§ **Task**:
Update the lines from the first one through the line containing "räätälöimiseen, sosiaalisen median", inclusive, so that "tietotaitoa" reads "osaamista", and give only those lines back with nothing else changed.

*** Raw data Section Begins ***

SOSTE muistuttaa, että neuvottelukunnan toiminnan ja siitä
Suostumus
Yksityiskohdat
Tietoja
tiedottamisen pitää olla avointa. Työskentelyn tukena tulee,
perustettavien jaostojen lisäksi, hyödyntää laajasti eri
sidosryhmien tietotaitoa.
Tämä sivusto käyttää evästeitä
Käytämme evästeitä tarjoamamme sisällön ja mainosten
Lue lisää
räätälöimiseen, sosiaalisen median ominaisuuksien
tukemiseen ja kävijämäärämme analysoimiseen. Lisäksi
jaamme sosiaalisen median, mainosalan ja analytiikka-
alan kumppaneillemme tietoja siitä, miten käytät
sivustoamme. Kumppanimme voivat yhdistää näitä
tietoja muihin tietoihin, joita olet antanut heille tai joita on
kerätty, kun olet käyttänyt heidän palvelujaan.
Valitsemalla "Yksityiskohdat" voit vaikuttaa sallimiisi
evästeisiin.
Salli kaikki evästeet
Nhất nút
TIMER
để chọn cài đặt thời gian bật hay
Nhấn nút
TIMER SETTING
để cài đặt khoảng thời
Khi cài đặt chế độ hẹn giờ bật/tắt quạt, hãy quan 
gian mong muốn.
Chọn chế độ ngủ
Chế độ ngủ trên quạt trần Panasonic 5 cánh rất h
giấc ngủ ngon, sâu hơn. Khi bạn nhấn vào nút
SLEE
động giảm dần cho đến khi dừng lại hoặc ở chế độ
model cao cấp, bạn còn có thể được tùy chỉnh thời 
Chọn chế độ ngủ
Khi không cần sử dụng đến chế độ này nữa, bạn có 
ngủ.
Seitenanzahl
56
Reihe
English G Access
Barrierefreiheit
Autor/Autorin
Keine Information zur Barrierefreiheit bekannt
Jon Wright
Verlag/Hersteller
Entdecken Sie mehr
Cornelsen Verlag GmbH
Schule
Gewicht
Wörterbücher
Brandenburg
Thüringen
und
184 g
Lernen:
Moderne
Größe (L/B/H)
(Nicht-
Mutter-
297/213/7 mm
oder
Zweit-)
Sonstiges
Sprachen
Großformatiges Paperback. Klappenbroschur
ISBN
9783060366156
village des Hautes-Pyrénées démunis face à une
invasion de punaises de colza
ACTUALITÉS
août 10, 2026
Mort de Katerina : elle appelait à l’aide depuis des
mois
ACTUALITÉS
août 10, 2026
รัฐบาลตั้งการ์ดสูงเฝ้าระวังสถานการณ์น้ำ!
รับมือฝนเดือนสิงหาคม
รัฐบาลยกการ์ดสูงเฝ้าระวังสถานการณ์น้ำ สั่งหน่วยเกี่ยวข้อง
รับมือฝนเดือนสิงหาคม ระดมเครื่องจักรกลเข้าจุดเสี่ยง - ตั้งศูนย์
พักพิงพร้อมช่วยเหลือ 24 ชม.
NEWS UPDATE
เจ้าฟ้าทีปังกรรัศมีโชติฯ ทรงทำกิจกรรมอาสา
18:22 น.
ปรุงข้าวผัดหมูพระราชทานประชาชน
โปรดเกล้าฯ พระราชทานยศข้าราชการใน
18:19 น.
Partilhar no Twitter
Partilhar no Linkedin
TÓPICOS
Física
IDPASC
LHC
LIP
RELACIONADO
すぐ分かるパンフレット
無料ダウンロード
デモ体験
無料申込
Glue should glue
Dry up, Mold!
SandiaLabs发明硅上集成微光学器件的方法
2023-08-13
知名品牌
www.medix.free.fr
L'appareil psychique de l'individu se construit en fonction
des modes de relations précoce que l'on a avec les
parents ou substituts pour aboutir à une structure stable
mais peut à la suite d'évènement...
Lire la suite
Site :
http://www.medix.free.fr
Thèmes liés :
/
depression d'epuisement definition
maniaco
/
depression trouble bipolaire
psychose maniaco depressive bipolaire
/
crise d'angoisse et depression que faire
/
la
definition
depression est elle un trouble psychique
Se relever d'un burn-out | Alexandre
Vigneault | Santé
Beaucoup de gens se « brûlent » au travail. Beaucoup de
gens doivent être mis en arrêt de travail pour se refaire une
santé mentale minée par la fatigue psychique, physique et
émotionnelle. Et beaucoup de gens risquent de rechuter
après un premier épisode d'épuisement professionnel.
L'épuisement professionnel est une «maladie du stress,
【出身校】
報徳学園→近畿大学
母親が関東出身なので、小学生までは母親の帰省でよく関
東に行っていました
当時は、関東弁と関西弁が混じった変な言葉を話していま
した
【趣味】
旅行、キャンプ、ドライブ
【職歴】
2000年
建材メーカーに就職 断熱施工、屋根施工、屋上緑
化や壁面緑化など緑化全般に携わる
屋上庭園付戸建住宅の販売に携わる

*** Raw data Section Ends ***

§ **Exercise solution**:
SOSTE muistuttaa, että neuvottelukunnan toiminnan ja siitä
Suostumus
Yksityiskohdat
Tietoja
tiedottamisen pitää olla avointa. Työskentelyn tukena tulee,
perustettavien jaostojen lisäksi, hyödyntää laajasti eri
sidosryhmien osaamista.
Tämä sivusto käyttää evästeitä
Käytämme evästeitä tarjoamamme sisällön ja mainosten
Lue lisää
räätälöimiseen, sosiaalisen median ominaisuuksien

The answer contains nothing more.